Roberts' playing career was mainly based in Scottish football, with spells at Kilmarnock, Falkirk, Airdrieonians, Partick Thistle, St Mirren, Airdrie United and Ayr United. He also had a spell at Shelbourne in the Republic of Ireland. In 2012, Roberts was appointed player/manager of Ayr United, a position he held until his departure from the club in 2014. He then had a stint as head coach of Queen's Park.

==Playing career==
Roberts spent his youth career with Bellfield Boys Club in Kilmarnock during the 1991–92 season. He signed for Kilmarnock F.C. at the start of the 1992–93 season and stayed for 8 seasons. Roberts made 101 league appearances and scored 15 league goals. During 1999, Roberts was loaned out to Raith Rovers by Kilmarnock, where he made 3 league appearances and scored one league goal.

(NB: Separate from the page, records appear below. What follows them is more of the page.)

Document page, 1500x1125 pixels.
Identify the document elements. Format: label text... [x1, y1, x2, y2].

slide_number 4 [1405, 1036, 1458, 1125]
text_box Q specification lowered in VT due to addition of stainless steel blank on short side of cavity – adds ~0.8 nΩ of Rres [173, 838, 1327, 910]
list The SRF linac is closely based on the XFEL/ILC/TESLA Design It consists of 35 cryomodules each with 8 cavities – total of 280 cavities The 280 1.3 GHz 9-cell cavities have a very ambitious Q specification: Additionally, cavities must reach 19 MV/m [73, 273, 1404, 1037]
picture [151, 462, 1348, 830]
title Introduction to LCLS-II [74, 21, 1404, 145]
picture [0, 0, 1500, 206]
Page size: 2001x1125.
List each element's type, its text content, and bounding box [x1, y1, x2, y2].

Roberts signed for Falkirk at the start of the 2000–01 season and stayed for one season, where he made 25 league appearances and scored 9 league goals. He then signed for Airdrieonians at the start of the 2001–02 season and made 36 league appearances and scored 12 league goals. Airdrieonians went out of business at the end of the season. He then signed for Dublin club Shelbourne. He played in the League of Ireland Premier Division in the summer of 2002.

Roberts signed for Paisley club St Mirren in the January 2003 transfer window for the remainder of the 2002–03 season. He made 13 league appearances and scored 3 league goals for the Paisley club. Roberts signed for Airdrie United at the start of the 2003–04 season and stayed for two seasons, where he made 62 league appearances and scored 3 league goals.

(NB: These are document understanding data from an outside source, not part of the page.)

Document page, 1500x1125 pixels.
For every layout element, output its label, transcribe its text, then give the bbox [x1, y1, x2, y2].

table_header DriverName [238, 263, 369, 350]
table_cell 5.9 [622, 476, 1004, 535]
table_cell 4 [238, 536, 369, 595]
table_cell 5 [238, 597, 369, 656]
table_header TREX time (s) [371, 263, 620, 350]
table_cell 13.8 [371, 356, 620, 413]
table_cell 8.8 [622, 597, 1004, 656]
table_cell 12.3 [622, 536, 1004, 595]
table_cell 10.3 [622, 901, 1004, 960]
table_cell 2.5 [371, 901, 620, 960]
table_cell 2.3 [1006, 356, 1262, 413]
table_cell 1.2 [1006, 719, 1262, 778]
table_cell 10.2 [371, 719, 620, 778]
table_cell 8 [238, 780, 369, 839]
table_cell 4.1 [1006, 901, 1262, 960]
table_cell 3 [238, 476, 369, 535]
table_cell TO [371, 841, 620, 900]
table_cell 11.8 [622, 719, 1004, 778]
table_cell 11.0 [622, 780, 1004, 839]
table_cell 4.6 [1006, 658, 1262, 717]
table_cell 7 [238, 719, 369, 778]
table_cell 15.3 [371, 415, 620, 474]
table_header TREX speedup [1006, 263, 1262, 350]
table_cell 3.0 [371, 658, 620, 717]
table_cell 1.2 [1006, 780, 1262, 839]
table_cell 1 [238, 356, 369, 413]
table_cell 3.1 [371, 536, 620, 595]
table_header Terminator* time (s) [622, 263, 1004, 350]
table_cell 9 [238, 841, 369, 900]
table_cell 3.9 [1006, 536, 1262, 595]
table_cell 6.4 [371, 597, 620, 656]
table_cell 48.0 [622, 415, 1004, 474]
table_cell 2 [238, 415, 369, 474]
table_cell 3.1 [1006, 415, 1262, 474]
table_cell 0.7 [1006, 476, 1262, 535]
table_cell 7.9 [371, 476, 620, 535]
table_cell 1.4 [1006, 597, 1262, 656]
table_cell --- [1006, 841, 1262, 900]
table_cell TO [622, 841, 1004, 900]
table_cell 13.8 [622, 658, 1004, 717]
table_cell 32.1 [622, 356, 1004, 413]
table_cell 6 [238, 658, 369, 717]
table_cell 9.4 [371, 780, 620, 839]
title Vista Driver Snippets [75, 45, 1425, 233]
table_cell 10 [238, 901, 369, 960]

Roberts signed for Partick Thistle at the start of the 2005–06 season. Roberts scored a brace in his first game against Dumbarton. Roberts scored 22 goals during his first season at Firhill, as Partick Thistle gained promotion to the Scottish First Division via the play-offs. Roberts was one of 5 nominees for the Scottish First Division Player of the Year Award for the 2006–07 season. Roberts made 104 league appearances for Partick Thistle in his 4 seasons at the club and scored 30 league goals, as well as 17 goals in other competitions. His 47 goals for Thistle ensured that the Jags fans would hold him in high regard long after he left the club, particularly as many saw him as the player that led Thistle to promotion to the First Division.

Roberts signed for Ayr United in January 2009. On 18 September 2010, Roberts made history when he scored three penalty kicks for Ayr in a league fixture with East Fife. Roberts was sent off after a confrontation whilst celebrating his third. On 18 January 2011, Roberts scored the goal that sent SPL side Hibernian out of the Scottish Cup.

On 27 February 2015, Roberts signed for Scottish League Two club Clyde, having already played three times for the club as a trialist.

After leaving a coaching role with Clyde in August 2016, Roberts resumed his playing career at Junior side Hurlford United. He left the club in August 2018 to become assistant manager at Queen's Park.

On 5 February 2020, Roberts rejoined Hurlford United before departing upon the expiry of his contract in the summer of 2020.

Roberts signed for Troon ahead of their debut in senior football in September 2020.

==Coaching career==
===Ayr United===
On 15 May 2012, it was announced that Ayr would not renew the contract of Brian Reid, and that Roberts would replace him as manager for the 2012–13 season. Despite, winning the League 1 manager of the month award in August of the same year, Roberts was sacked by Ayr United in December 2014, with the club sitting in ninth place out of 10 clubs in Scottish League One.

===Queen's Park===
Roberts joined Queen's Park in August 2018 as an assistant to Gus MacPherson. After MacPherson left the club to join St. Mirren in September 2018 he took caretaker charge and was then appointed head coach on 12 October. Roberts left Queen's Park by mutual consent in December 2019.

==Honours==
- Kilmarnock
- Scottish Football League First Division promotion 1992–93

- Airdrieonians
- Scottish Challenge Cup: 2001–02

- Shelbourne
- League of Ireland Premier Division champions 2001–02

- Partick Thistle
- Scottish Football League First Division play-off winners 2005–06

- Ayr United
- Scottish Football League First Division play-off winners 2010–11

==Statistics==
===Manager===
As of 28 December 2019

| Team | Nat | From | To | Record |  |  |  |  |
| G | W | D | L | Win % |
| Ayr United | Scotland | May 2012 | December 2014 | 102 | 35 | 14 | 53 | 034.31 |
| Queen's Park | Scotland | September 2018 | December 2019 | 59 | 17 | 17 | 25 | 028.81 |
| Total |  |  |  | 161 | 52 | 31 | 78 | 032.30 |

- Spell at Queen's Park was initially caretaker until permanent appointment on 12 October 2018.